Trong's re-election as party general secretary came at a five-yearly party congress in Hanoi, where 1,600 party delegates from across Vietnam are concluding eight days of meetings, mostly behind closed doors, to pick a new leadership team, aiming to bolster Vietnam's ongoing economic success - and the legitimacy of the party's rule.
((For a profile on Trong, click here https://www.reuters.com/article/us-vietnam-politics-trong-idUSKBN2A006T))

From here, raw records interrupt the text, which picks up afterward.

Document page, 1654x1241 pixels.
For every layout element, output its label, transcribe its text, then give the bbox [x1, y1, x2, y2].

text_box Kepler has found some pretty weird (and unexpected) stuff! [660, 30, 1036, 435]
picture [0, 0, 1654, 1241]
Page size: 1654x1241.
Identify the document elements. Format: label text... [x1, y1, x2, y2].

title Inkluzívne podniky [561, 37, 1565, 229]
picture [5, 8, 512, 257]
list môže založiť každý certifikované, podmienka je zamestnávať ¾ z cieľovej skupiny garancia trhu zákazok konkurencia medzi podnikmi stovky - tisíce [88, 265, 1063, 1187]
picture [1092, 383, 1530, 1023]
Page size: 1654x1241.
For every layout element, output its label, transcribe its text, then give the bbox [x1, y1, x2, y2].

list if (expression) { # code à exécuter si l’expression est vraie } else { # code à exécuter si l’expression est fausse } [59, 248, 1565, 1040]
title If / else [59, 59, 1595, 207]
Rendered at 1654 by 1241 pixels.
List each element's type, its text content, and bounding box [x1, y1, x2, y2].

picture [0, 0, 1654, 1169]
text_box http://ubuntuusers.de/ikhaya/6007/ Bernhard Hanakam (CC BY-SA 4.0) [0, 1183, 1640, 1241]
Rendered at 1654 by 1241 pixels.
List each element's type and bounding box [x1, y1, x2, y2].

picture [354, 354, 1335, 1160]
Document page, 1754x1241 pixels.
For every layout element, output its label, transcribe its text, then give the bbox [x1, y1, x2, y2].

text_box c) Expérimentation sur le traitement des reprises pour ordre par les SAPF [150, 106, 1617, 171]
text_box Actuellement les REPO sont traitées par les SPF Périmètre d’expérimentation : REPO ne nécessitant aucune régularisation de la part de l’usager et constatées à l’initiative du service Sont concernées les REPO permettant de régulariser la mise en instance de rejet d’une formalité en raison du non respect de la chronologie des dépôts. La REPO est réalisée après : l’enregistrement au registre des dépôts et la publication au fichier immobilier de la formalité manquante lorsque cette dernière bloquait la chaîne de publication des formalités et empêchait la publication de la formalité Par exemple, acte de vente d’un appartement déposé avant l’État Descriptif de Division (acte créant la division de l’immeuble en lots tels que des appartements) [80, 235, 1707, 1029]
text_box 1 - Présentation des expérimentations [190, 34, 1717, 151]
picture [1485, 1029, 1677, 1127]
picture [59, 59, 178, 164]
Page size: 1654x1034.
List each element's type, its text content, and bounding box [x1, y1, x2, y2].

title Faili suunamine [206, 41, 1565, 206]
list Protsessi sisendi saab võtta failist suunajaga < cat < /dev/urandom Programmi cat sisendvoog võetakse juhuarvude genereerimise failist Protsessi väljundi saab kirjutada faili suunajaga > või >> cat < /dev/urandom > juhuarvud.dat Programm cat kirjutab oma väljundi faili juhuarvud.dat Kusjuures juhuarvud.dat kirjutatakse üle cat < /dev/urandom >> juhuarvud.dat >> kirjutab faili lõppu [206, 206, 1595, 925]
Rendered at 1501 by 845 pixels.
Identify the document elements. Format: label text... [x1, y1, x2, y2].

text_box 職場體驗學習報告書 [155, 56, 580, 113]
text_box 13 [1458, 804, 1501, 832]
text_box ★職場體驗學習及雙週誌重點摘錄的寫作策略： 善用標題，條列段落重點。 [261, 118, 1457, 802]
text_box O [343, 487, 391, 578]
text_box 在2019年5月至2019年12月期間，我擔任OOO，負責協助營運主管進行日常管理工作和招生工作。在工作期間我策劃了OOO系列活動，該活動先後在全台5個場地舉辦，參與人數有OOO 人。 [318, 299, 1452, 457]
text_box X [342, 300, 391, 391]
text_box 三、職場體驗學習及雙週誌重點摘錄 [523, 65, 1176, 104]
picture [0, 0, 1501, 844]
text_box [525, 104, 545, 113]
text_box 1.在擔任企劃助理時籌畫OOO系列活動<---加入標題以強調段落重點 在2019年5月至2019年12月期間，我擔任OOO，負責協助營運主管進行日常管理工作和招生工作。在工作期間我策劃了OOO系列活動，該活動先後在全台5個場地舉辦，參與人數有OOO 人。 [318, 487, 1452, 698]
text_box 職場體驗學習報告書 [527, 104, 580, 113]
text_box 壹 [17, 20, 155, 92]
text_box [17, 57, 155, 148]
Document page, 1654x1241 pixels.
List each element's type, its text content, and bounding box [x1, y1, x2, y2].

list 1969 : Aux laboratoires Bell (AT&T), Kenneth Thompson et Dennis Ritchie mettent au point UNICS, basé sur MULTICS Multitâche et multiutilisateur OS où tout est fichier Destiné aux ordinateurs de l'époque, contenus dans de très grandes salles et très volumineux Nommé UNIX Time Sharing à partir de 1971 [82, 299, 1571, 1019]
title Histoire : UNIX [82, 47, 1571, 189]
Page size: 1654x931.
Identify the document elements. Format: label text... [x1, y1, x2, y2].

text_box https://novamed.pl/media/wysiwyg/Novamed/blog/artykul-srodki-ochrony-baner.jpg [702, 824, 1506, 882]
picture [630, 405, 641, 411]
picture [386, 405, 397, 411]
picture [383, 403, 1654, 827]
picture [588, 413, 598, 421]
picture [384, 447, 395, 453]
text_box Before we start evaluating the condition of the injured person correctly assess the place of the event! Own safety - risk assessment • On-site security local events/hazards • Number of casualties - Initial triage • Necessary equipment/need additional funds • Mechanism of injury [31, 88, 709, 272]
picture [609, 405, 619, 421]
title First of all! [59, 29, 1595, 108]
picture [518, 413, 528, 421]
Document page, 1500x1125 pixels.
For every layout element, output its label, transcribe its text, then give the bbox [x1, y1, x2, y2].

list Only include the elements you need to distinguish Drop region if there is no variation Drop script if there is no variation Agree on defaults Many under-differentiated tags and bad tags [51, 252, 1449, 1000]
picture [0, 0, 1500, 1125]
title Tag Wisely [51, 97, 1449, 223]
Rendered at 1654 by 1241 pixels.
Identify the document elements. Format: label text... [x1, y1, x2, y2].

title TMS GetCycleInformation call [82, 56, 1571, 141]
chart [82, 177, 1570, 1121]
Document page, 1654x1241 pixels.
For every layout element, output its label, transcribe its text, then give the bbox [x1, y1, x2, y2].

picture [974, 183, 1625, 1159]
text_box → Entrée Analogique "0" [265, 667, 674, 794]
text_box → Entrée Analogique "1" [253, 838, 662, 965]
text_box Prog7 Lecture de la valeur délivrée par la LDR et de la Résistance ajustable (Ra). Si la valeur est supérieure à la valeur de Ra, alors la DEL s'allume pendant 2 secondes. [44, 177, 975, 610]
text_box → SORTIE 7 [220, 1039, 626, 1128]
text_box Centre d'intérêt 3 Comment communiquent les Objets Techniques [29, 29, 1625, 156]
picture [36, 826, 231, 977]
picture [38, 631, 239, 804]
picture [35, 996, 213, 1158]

Vietnam has no paramount ruler and is officially led by four "pillars": the chief of its Communist Party, the most powerful post; a president; a prime minister; and the National Assembly chair.
While ascent to the highest levels of Vietnamese politics is governed by party regulations, in reality the highly secretive process revolves around building consensus and vying for control of the decision-making Politburo.
That means exceptions to rules can be granted - especially if consensus on the top candidates cannot be reached.
China's President and ruling Communist Party chief Xi Jinping sent a congratulatory message to Trong on Sunday, the official Xinhua news agency reported.
HANOI SHUTS SCHOOLS
Since taking office in 2011, Trong has built up a power base that saw him emerge on top in a showdown with former prime minister Nguyen Tan Dung at the last congress in 2016.
His crackdown on corruption, described by government critics as politically motivated, has seen dozens of high-level officials, including one Politburo member, sentenced to lengthy jail terms.
Trong's re-selection by members of the ruling Communist Party came as Vietnam battles a new COVID-19 outbreak that has infected at least 221 people and spread to at least eight cities and provinces in the country, including the southern economic hub of Ho Chi Minh City and the capital, Hanoi.
After the new outbreak was detected, state media have reported the congress would end on Monday, a day earlier than planned.
The Ministry of Health reported 14 new COVID-19 infections early on Sunday, bringing the total number of cases in the country to 1,781, with 35 deaths.
Authorities in Hanoi announced on Sunday that all schools in the city would close, after locking down several residential areas and a factory in the northern province of Hai Duong, the outbreak's epicentre, since the first cases of community transmission in almost two months were detected there last week.